Some treatment markers other than the ORR and DCR, such as depth of response, which is defined as the maximum percentage change in tumor size compared with baseline, and duration of response (DoR), which is defined as the time from onset of response to progression or death for any reason, have been introduced as surrogates of survival in several cancers as well as HCC [51]. As these markers may be associated with PFS and OS in patients with HCC, the correlations between these markers and the conversion rate are another area of interest. However, no studies included in the current analysis described the actual value of the DoR. In addition, because only 7 patient groups had DoR data, no significant correlation was observed between the DoR and conversion rate in the current study (data not shown). Therefore, research in this regard is needed in the future.
The limitation of the current study is heterogeneity in patient inclusion criteria in each clinical study included in this analysis. Given that the definition of unresectable or advanced HCC differs between studies, direct comparisons between treatment groups are inappropriate. However, because this study comprehensively analyzed the correlation coefficient of each patient group, differences in patient selection between the groups might have had little effect on the results. Another limitation includes publication bias. Although the patient group whose conversion rate was reported as 0 was included in the current analysis, we did not include studies that did not report the conversion rate because we could not decide if the conversion rate was actually 0 or was merely unreported. Given that studies reporting the conversion rate may more or less consider conversion therapy, applying the results of the current analysis to patients who are potentially candidates for conversion therapy may be acceptable.

Conclusion
Regimens for systemic treatment or HAIC with a high ORR should be selected for patients with advanced HCC who are candidates for conversion therapy. Even if the conversion treatment is not successful, a high ORR is still related to prolonged PFS and OS.

Statement of Ethics
A statement of ethics is not applicable because this study is based exclusively on published literature.
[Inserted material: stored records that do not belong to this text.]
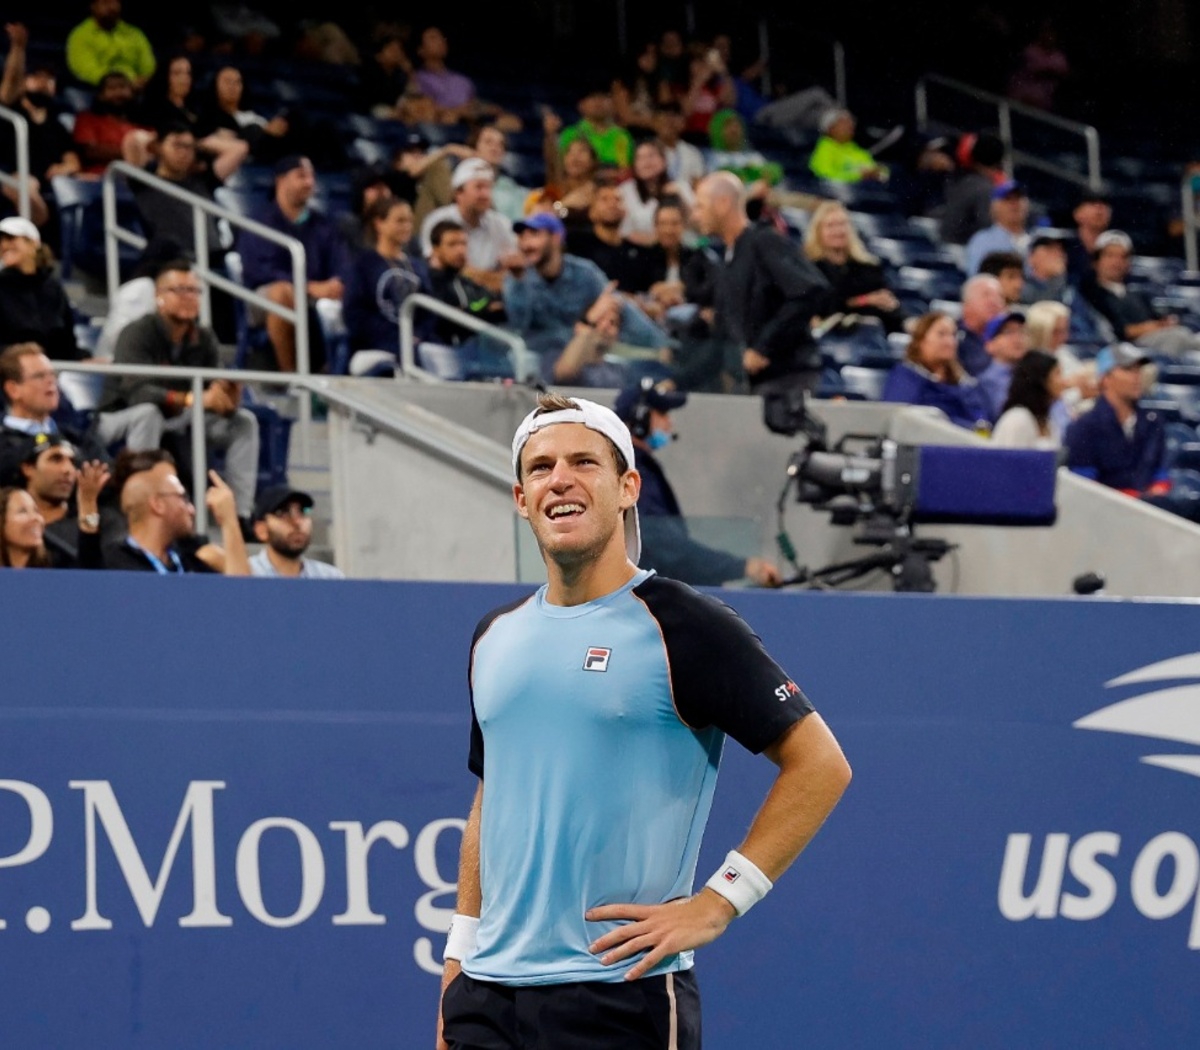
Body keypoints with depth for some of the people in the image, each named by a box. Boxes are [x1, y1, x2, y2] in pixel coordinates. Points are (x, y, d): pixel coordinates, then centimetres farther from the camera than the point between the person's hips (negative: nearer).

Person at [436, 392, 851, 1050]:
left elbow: (819, 763, -7)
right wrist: (460, 951, 15)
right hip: (488, 990, 6)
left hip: (622, 991, -6)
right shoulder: (495, 637, 14)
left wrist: (715, 904, -11)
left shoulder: (679, 627, -6)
Conflict of Interest Statement
The authors have no conflicts of interest to declare.

Funding Sources
This study was partially supported by JSPS KAKENHI, Grant No. 21K16486.

Author Contributions
M.O., H.N., and E.H. made substantial contributions to the conception, design, acquisition, analysis, and interpretation of the data. K.O., T.I., and H.H. made substantial contributions to the acquisition and interpretation of the data. M.O., H.N., K.O., and E.H. drafted the article and revised it critically for important intellectual content. T.I. and H.H. critically revised the article for important intellectual content. All authors approved the final version of the manuscript to be published.